Microsoft Researchers Figure Out How to Store Data Inside Glass Using Lasers
Most of the world’s information is currently stored in digital form. Each year we generate more data than the year before. Today, with AI, a technology that relies on a lot of data, the amount of digital information we save is increasing exponentially.
Microsoft’s research arm is working on a data storage method that uses a laser to write on the inside of a window. Researchers say the information inscribed in the glass will last for 10,000 years.
If this method can be adapted for commercial use, it could change the way we store the world’s information. Data rot – the loss of information due to old storage systems – means we need to transfer data at least once per generation to keep it. Otherwise, it deteriorates with age.
Richard Black, research director of Microsoft’s Silica Project, told CNET that his work shows that long-term digital storage in glass is practical and not just a science experiment.
“One of the biggest challenges in today’s storage is that media wears out and needs to be replaced regularly,” says Black. “Glass doesn’t have this problem.”
Using a laser to modify pieces of glass to protect data for many lifetimes could have a drastic and lasting impact on whatever information we decide to keep.
Glass memory
Storing data in glass instead of using traditional digital systems is a project that Microsoft has been working on for some time. Here’s a video CNET made about the project six years ago, when it was just an idea.
On February 18, Microsoft’s Silica project published an article in the scientific journal Nature which shows real progress in this long-term project. One of the big advances is writing the information on a less expensive material, making this technique more affordable.
Originally, researchers used glass called fused silica. But the material, used for components in lasers and semiconductors, is expensive to manufacture, which could make the storage technology prohibitive for many purposes.
Researchers have now discovered how to store information in a sturdy glass used for kitchen utensils, called borosilicate glass.
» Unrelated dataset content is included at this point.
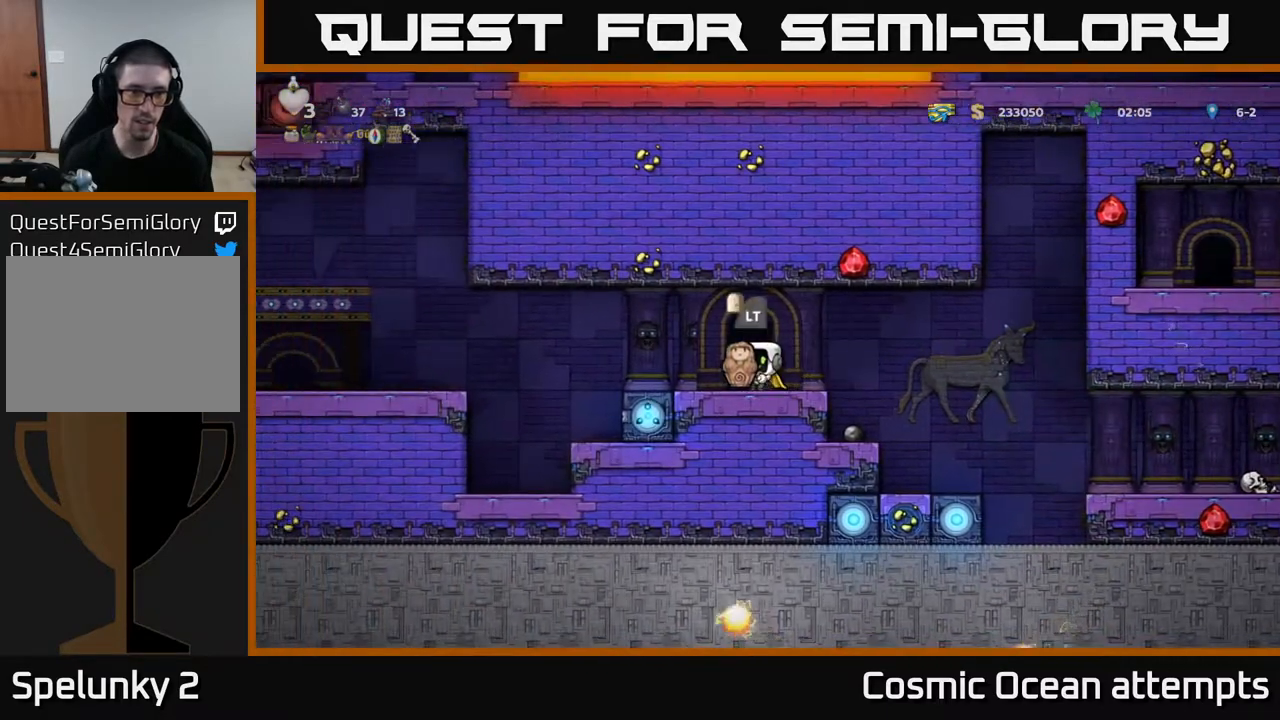
{"buttons": [], "right_stick": "center", "events": []}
This material significantly reduces costs.
Writing with lasers
To write in glass, Project Silica uses femtosecond lasers. A femtosecond is equivalent to a quadrillionth of a second. This type of laser emits ultra-fast pulses. It is commonly used for eye surgeries because it can cut underneath without damaging the surface.
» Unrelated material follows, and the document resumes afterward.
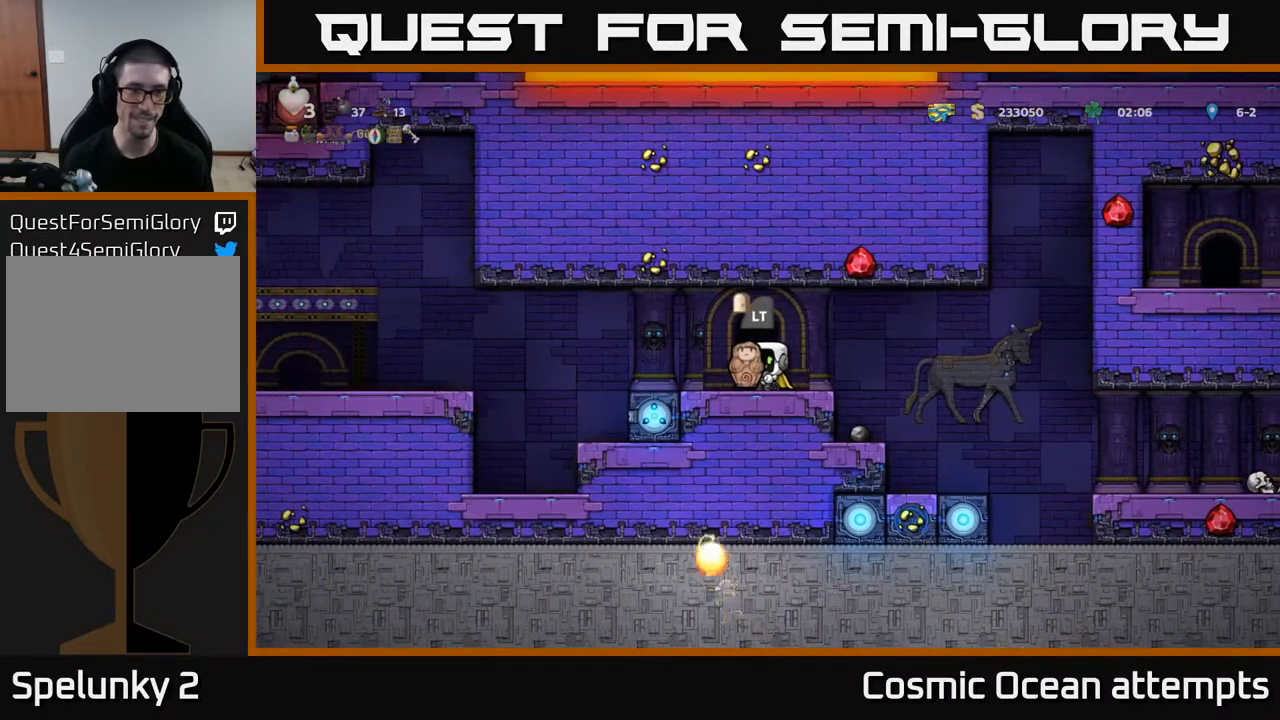
{"buttons": [], "right_stick": "center", "events": [[350, "L2", "down"], [450, "L2", "up"]]}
Close-up of Writer showing high-speed multibeam data encoding on laser pulses.
To store the information, the laser cuts voxels inside the glass. A voxel is like a pixel, but it stores information in three dimensions, like a cube, rather than two dimensions. The video game Minecraft uses voxels to create its worlds.
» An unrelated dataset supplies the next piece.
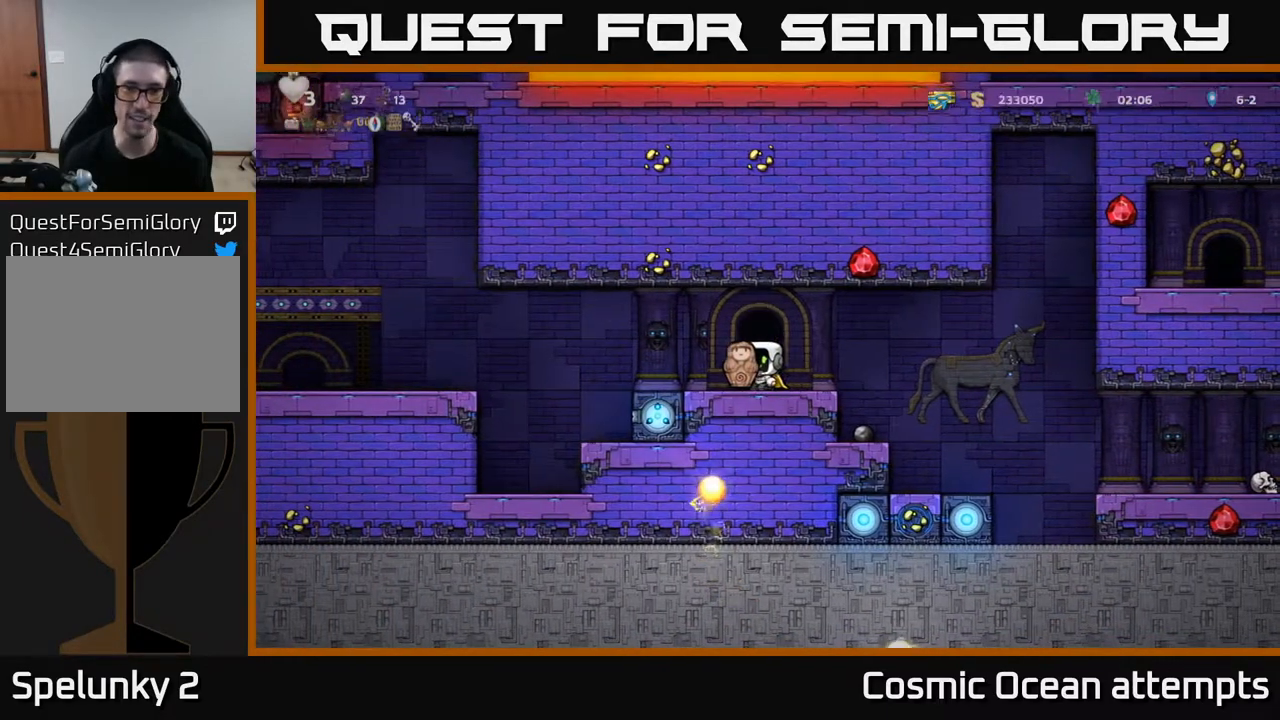
{"buttons": [], "right_stick": "center", "events": []}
“The key breakthrough is what the team calls phase voxels: tiny controlled changes written into ordinary borosilicate glass using a single laser pulse,” says Black. “This makes writing and reading data simpler and faster, and allows the use of inexpensive glass rather than specialized materials.”
Since glass is a hard material, it will not change over time. This is why this storage method could maintain data integrity much longer than a standard computer system.
To retrieve the information, Project Silica designed an archive to hold the pieces of glass. Robots collect the glass, then a neural network reads the data written inside. Microsoft has a website that shows bots zooming into archives to retrieve glass.
Perpetual storage
Microsoft has already used this storage technique in proofs of concept. In 2019, Project Silica stored the 1978 film Superman in a piece of glass the size of a coaster.
In Svalbard, Norway, this technology is being used for the Global Music Vault project, designed to “preserve” a wide variety of music. Microsoft also says this technology could complement projects such as the Global Seed Vault in Svalbard, an apocalyptic vault which has a repository of seeds from different plants from all over the world.
“Glass is extremely durable and can tolerate heat, humidity, electromagnetic interference and physical damage much better than hard drives or magnetic tapes,” says Black. “It also lasts much longer, meaning the data doesn’t need to be copied every few years.
“Because it is naturally resistant to tampering and does not require continuous feeding or frequent replacement, it is particularly well suited to archives,” he continues. “Over long periods of time, this can also be more durable than current storage technologies.”